• Extract
= = =

Given the sphere $x^2+y^2+z^2 = \frac{1}{8}$ and the cylinder $8x^2+10z^2=1$, find the arc length of the curve of intersection between the two.
I tried parametrizing the cylinder (the task specifies this as a hint). My attempt:
$$x(t) = \frac{1}{\sqrt{8}} \sin(t)$$
$$z(t) = \frac{1}{\sqrt{10}} \cos(t)$$
Plugging this into $x^2+y^2+z^2 = \frac{1}{8}$, I solve for $y$ to get
$$y = \sqrt{\frac{\cos(2t)+1}{4\sqrt{5}}}$$
I then tried integrating $|x(t), y(t), z(t)|$ from $0$ to $2\pi$
with no luck. I suspect my parametrization is wrong as my expression for $y$ looks rather ugly. Any ideas?

= = =

[Named joint coordinates]
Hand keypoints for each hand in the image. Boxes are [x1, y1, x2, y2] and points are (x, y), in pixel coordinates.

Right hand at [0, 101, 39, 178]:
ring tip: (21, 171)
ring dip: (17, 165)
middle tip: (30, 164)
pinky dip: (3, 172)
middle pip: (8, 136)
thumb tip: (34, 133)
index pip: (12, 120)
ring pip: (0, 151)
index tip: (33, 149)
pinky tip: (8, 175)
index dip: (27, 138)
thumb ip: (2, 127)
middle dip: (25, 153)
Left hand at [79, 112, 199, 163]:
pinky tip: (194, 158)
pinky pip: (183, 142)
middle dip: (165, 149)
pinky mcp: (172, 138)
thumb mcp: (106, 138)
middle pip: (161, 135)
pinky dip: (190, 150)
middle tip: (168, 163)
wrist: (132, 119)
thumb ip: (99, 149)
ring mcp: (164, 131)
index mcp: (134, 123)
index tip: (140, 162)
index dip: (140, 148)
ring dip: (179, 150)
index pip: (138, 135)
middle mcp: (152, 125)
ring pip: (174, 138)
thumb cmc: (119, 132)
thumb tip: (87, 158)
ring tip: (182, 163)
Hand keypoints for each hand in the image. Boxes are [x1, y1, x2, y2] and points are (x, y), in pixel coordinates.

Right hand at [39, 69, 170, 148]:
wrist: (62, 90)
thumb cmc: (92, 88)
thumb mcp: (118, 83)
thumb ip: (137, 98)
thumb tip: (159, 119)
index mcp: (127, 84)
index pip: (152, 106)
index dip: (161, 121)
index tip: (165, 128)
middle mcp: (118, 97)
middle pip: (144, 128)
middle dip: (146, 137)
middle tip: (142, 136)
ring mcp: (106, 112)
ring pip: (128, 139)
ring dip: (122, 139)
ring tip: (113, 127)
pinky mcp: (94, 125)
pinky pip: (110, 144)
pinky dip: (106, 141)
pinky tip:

= = =

• What you have to do
In the arc length post, which surface does the hint say to parametrize?

• Response to the task
The cylinder.